Mookie pushes back on what got us into this mess in the first place. He questions whether LLM limitations are really the crisis Anderson and Moore claim, and whether "the internet ruined it" lets decades of cloistered, pre-internet gatekeeping off the hook. Then he goes further: if Wall Street can separate Elon Musk the troll from the trillionaire whose rockets actually launch, can the public learn to make that same split between bullshit, bravado, and evidence-based brawn?
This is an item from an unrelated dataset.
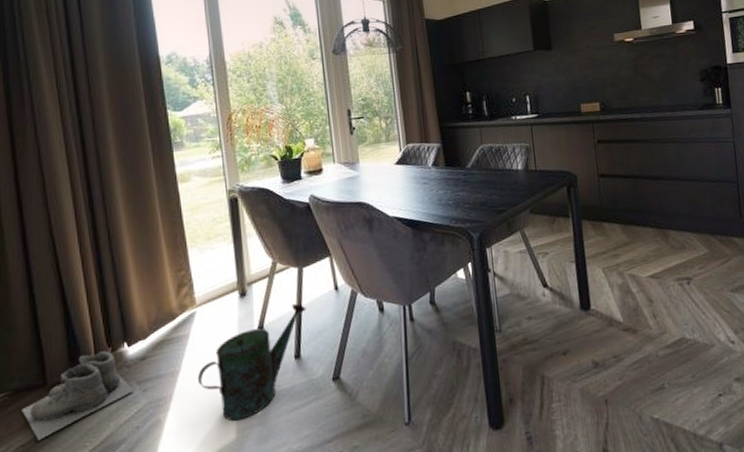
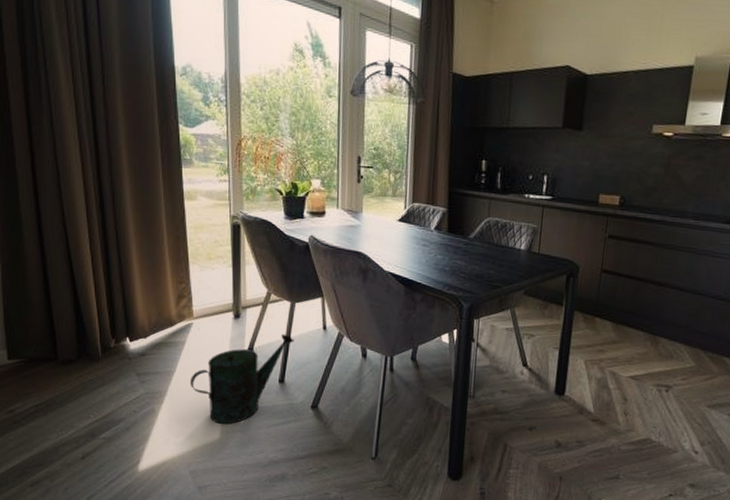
boots: present [22,351,135,441] -> none [36,341,134,404]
Why write off science wholesale when it can and perhaps should be reinvented?

Anderson and Moore argue the real fight isn't over who's loudest, it's over who gets to rebuild the system once it's broken, and they lay out what scientific publishing could look like if it's built from scratch instead of patched: less gatekeeping for gatekeeping's sake, more resistance to the attention economy, a shot at the kind of paradigm shift that only happens when the old model finally breaks. Give them a listen, it could be the most important conversation you hear since the pandemic.

The Guests

Kent Anderson has worked in scholarly and scientific publishing for nearly thirty years, serving as Director of Journals at the American Academy of Pediatrics when the initial vaccine-autism link was forged in mass media; working as Publishing Director at the New England Journal of Medicine; serving as CEO of the Journal of Bone & Joint Surgery; and working as Publisher at AAAS/Science. He also founded two of the most influential blogs in scholarly publishing, the Webby-nominated Scholarly Kitchen and his current paid e-newsletter, the Geyser. Through these, he has kept a near-daily pulse on activities in the space since 2007. He lives and works as a consultant outside of Boston.
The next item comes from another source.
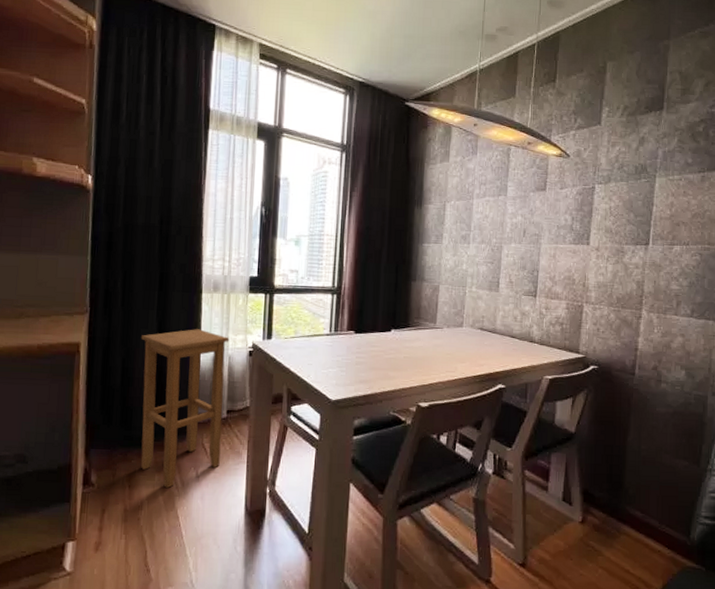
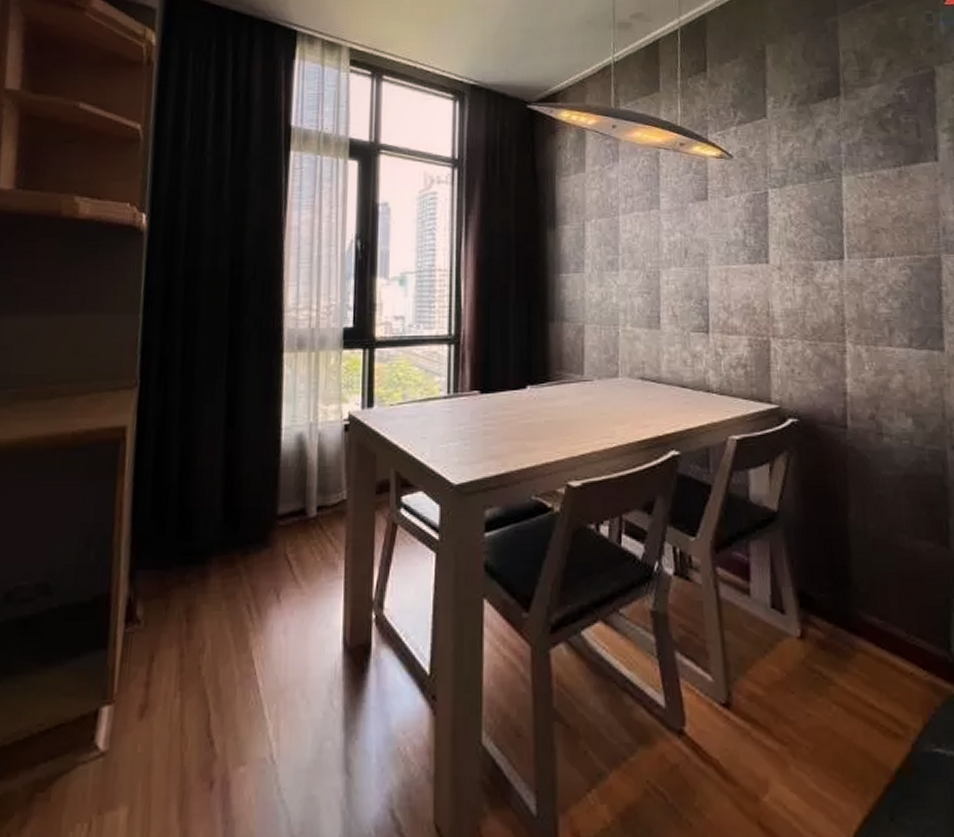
stool: present [141,329,230,488] -> none [203,399,319,620]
Joy Moore landed her first job out of college in a scientific journal editorial office in Chapel Hill, NC in 1995, in the days of fax, on the cusp of the internet. She quickly became a key player in the discovery and adoption of technology into the workflow to produce, disseminate, and monetize scholarly and medical products. She has worked for or with nearly every major global commercial publisher, scientific society, platform vendor, technology partner, and funding body in the space. Blackwell (later Wiley), Nature, Wolters Kluwer, McGraw-Hill, The American Medical Association, Silverchair, and EBSCO, to name a few. Her current home base is Williamsburg, Virginia.